Floyd McGowin Jr.’s book is recently off the presses of Montgomery’s New South Books.
Norman Floyd McGowin Jr. saw the momentous political, social, economic and technological changes of the 20th century through the lens of the W.T. Smith Lumber Co., which dominated the small town of Chapman in Butler County, south Alabama. The company was run by McGowin’s family, and Chapman was a company town whose residents, for better or worse, had their fortunes tied to the lumber mill and its many moving parts.
McGowin tells his story in a memoir, “The Forest and the Trees,” posthumously published by Montgomery-based New South Books.

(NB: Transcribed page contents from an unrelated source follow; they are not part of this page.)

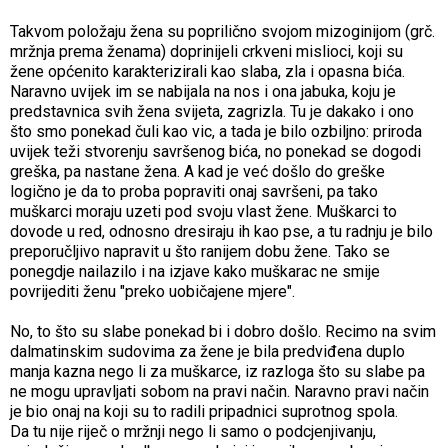
Takvom položaju žena su poprilično svojom mizoginijom (grč.
mržnja prema ženama) doprinijeli crkveni mislioci, koji su
žene općenito karakterizirali kao slaba, zla i opasna bića.
Naravno uvijek im se nabijala na nos i ona jabuka, koju je
predstavnica svih žena svijeta, zagrizla. Tu je dakako i ono
što smo ponekad čuli kao vic, a tada je bilo ozbiljno: priroda
uvijek teži stvorenju savršenog bića, no ponekad se dogodi
greška, pa nastane žena. A kad je već došlo do greške
logično je da to proba popraviti onaj savršeni, pa tako
muškarci moraju uzeti pod svoju vlast žene. Muškarci to
dovode u red, odnosno dresiraju ih kao pse, a tu radnju je bilo
preporučljivo napravit u što ranijem dobu žene. Tako se
ponegdje nailazilo i na izjave kako muškarac ne smije
povrijediti ženu "preko uobičajene mjere".
No, to što su slabe ponekad bi i dobro došlo. Recimo na svim
dalmatinskim sudovima za žene je bila predviđena duplo
manja kazna nego li za muškarce, iz razloga što su slabe pa
ne mogu upravljati sobom na pravi način. Naravno pravi način
je bio onaj na koji su to radili pripadnici suprotnog spola.
Da tu nije riječ o mržnji nego li samo o podcjenjivanju,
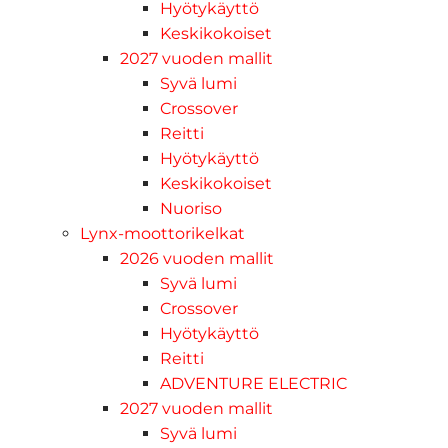
Hyötykäyttö
Keskikokoiset
2027 vuoden mallit
Syvä lumi
Crossover
Reitti
Hyötykäyttö
Keskikokoiset
Nuoriso
Lynx-moottorikelkat
2026 vuoden mallit
Syvä lumi
Crossover
Hyötykäyttö
Reitti
ADVENTURE ELECTRIC
2027 vuoden mallit
Syvä lumi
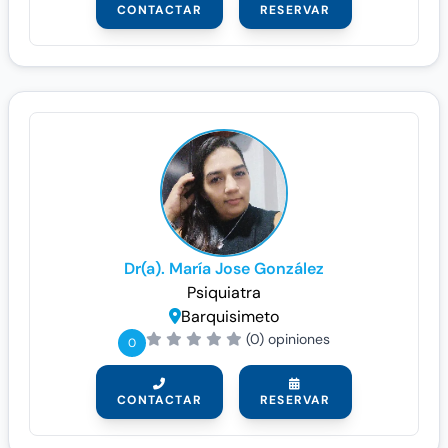
CONTACTAR
RESERVAR
Dr(a). María Jose González
Psiquiatra
Barquisimeto
(0) opiniones
0
CONTACTAR
RESERVAR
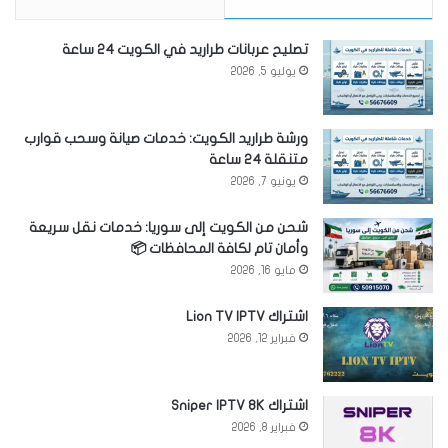
تصليح عربانات طراريد في الكويت 24 ساعة
يوليو 5, 2026
ورشة طراريد الكويت: خدمات صيانة وسحب قوارب
متنقلة 24 ساعة
يونيو 7, 2026
شحن من الكويت إلى سوريا: خدمات نقل سريعة
وأمان تام لكافة المحافظات 📦
مايو 16, 2026
اشتراك Lion TV IPTV
فبراير 12, 2026
اشتراك Sniper IPTV 8K
فبراير 8, 2026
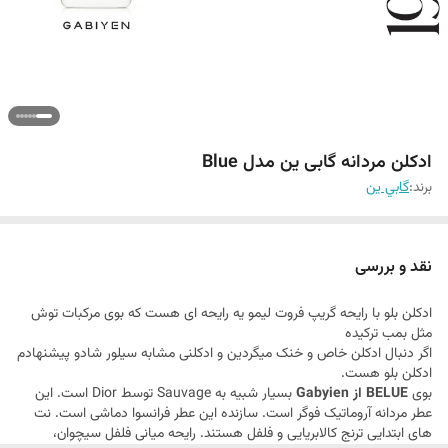
ادکلن مردانه گابی ین مدل Blue
برند:
گابي ين
نقد و بررسی
ادکلن بلو با رایحه گریپ فروت لیمو یه رایحه ای هست که بوی مرکبات توش
مثل بمب ترکیده
اگر دنبال ادکلن خاص و خنک میگردین و ادکلنی مشابه سیلور شادو پیشنهادم
ادکلن بلو هست.
بوی
BELUE از Gabyien
بسیار شبیه به Sauvage توسط Dior است. این
عطر مردانه آروماتیک فوگر است. سازنده این عطر فرانسوا دماشی است. نت
های ابتدایی ترنج کالابریایی و فلفل هستند. رایحه میانی فلفل سیچوان،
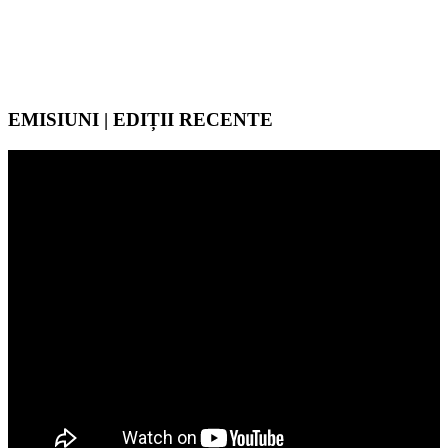
EMISIUNI | EDIȚII RECENTE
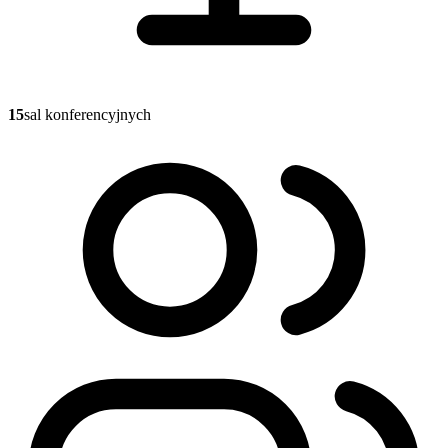
15
sal konferencyjnych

In June 1950, McGowin found himself coming off an “inauspicious” freshman year at Yale, where he discovered the overpowering temptations of wine, women and song. An interest in the Marine Corps, however, gets him refocused and he soon finds himself at Parris Island for officer training. Of his drill instructors, McGowin writes, “I can remember no case when they talked about their own combat experiences or glorified war in any way — practical advice like how to beat up soldiers or steal equipment from the Army was another story.”
McGowin ends up learning the just-invented air traffic control trade, guiding military planes in and out of a base in South Korea just after the peace accord is put in place.
He arrives back in Alabama in 1955 to the discovery that the International Woodworkers of America, CIO, have organized the mill and called a “vicious” strike. The union, McGowin claims, used every means — legal and illegal, including dynamite — to negotiate. The strike is resolved a year later, and McGowin declares victory for the mill, which he says fought off the challenge with honor.
Through the following years the mill fights off a sale, pioneers aerial forestry mapping and makes peace with larger market forces. The lumberman chose this observation from Mark Twain for the start of his epilogue: “Never underestimate the number of people who would love to see you fail.”